─── Text passage

Sound like you already resolved this but I came across this the other day:
PS2 HDMI adapter - there are other brands as well.

Keep in mind there's a more than good chance it will look terrible. But at least it's affordable.

There's also an equivalent "adapter" for the Wii and...just speculating here...could be the wii thing works with gamecube since the two devices are so similar. Or not, I don't know. Again, take your own risk/whatever it's worth.


----------



## spydersvenom

These devices do not upscale, they just convert, so keep in mind on the PS2 it will be in 480p (assuming you update the PS2 settings for it) and if you play PS1 games they will be in 240p. While 240p is awesome for retro gamers on CRTs, it's not a resolution often supported by modern displays (especially via HDMI) so there's a good chance you'll get "no signal" when you boot a PS1 game (Mega Man Collection and Ico are also only in 240p).

──────

**Directive**
Continue the forum discussion about PS2 HDMI adapters from the point where it ends.

─── Data extract

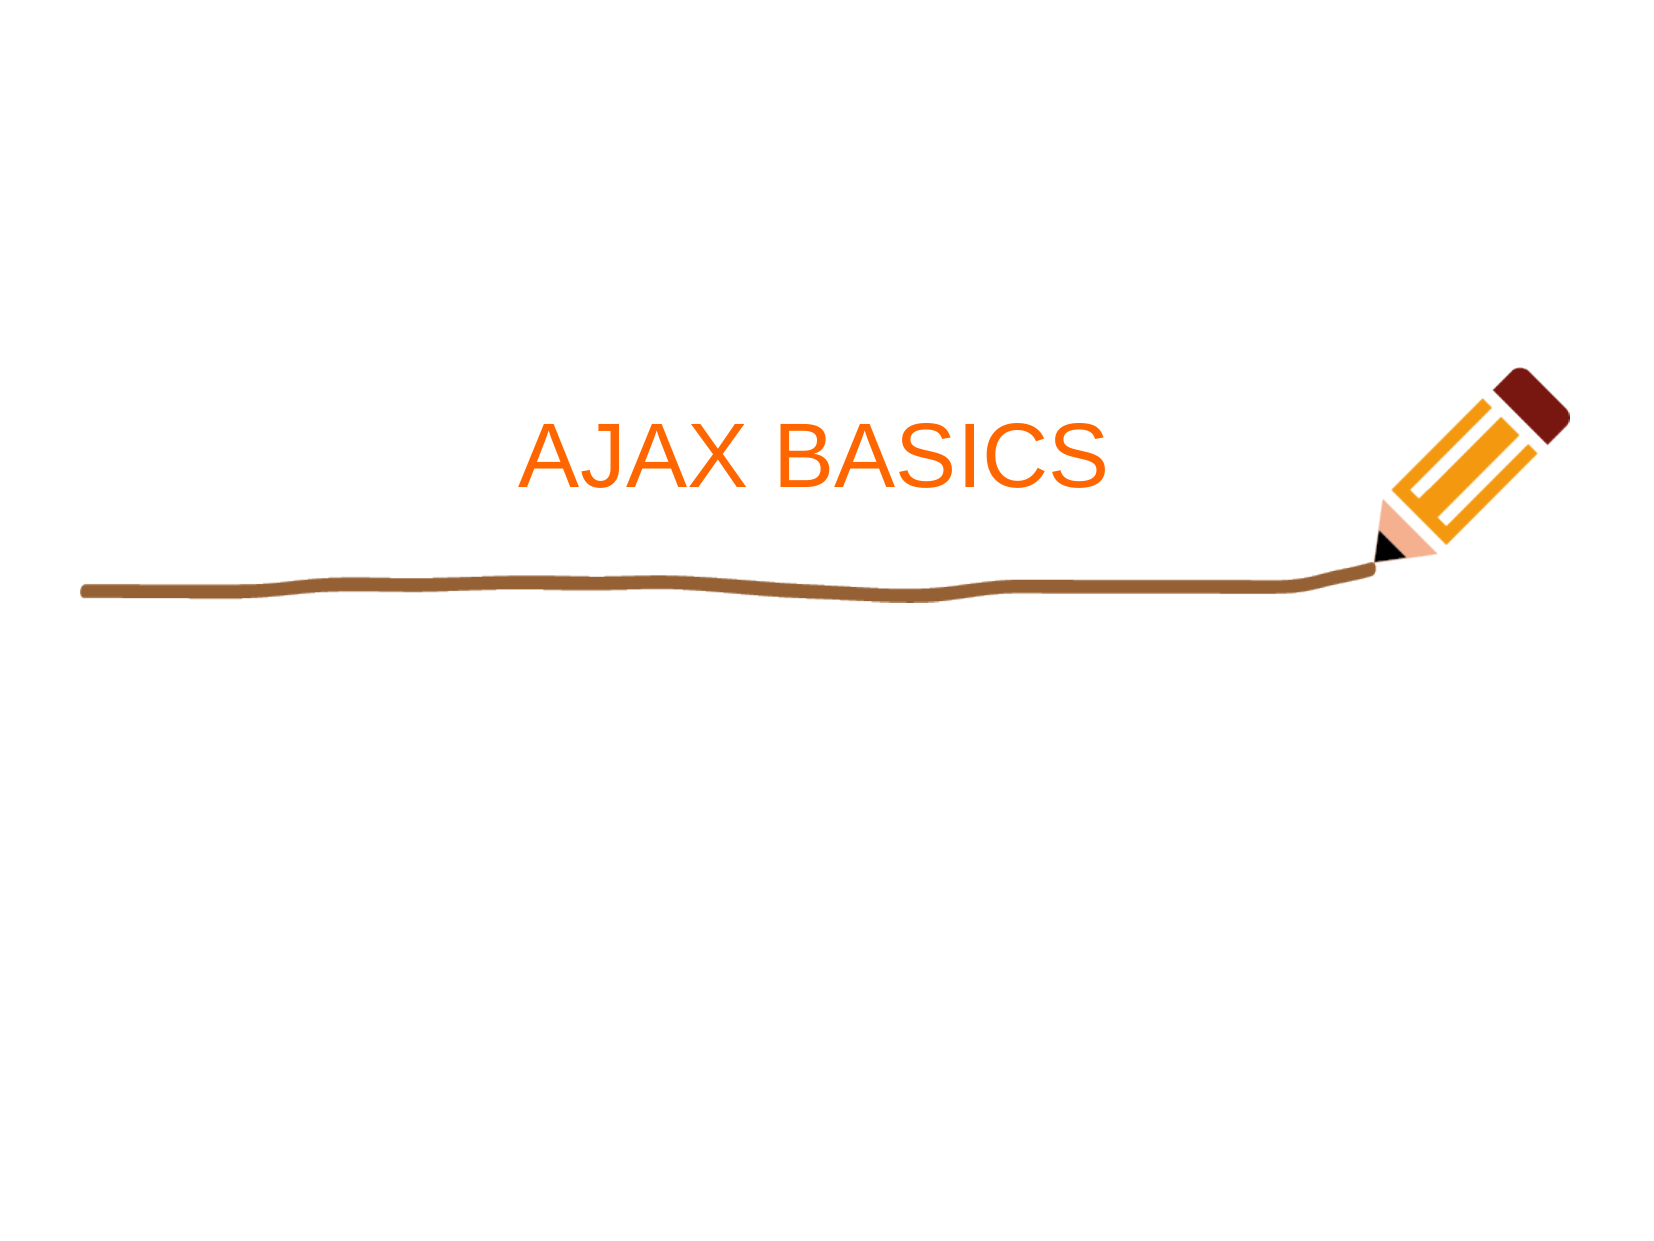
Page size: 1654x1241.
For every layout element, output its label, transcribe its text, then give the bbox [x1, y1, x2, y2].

──────

**Answer**
The Wii one is another story. If you set it to 480p Widescreen, it should look decent on a modern HDTV. Depending on your TV's scaler, 480p isn't so bad. Sony, LG, and Samsung in particular do a rock solid job upscaling 480p to 1080p or even 4K. You'll still be able to tell it's a 480p signal, but it'll look better than you think (DVD quality). If you swap to 480i and run virtual console games, you'll run into the 240p problem again, but if you keep it on the logical 480p setting everything will get deinterlaced and line doubled to 480p, which is supported by just about every HDTV in existence.

Again, you will get input lag, probably between 30-100 ms, but PS2 and Wii games were much less twitch-based and therefore lag isn't as much of an issue. Virtual console games and a handful of PS1 titles, on the other hand, may give you some issues.


----------



## subassy

You can always do ps1 discs on a ps3. Although they don't look so good usually for the reasons mentioned.

Sometimes I wonder if the ps1-via-ps3 is some kind of lost detail.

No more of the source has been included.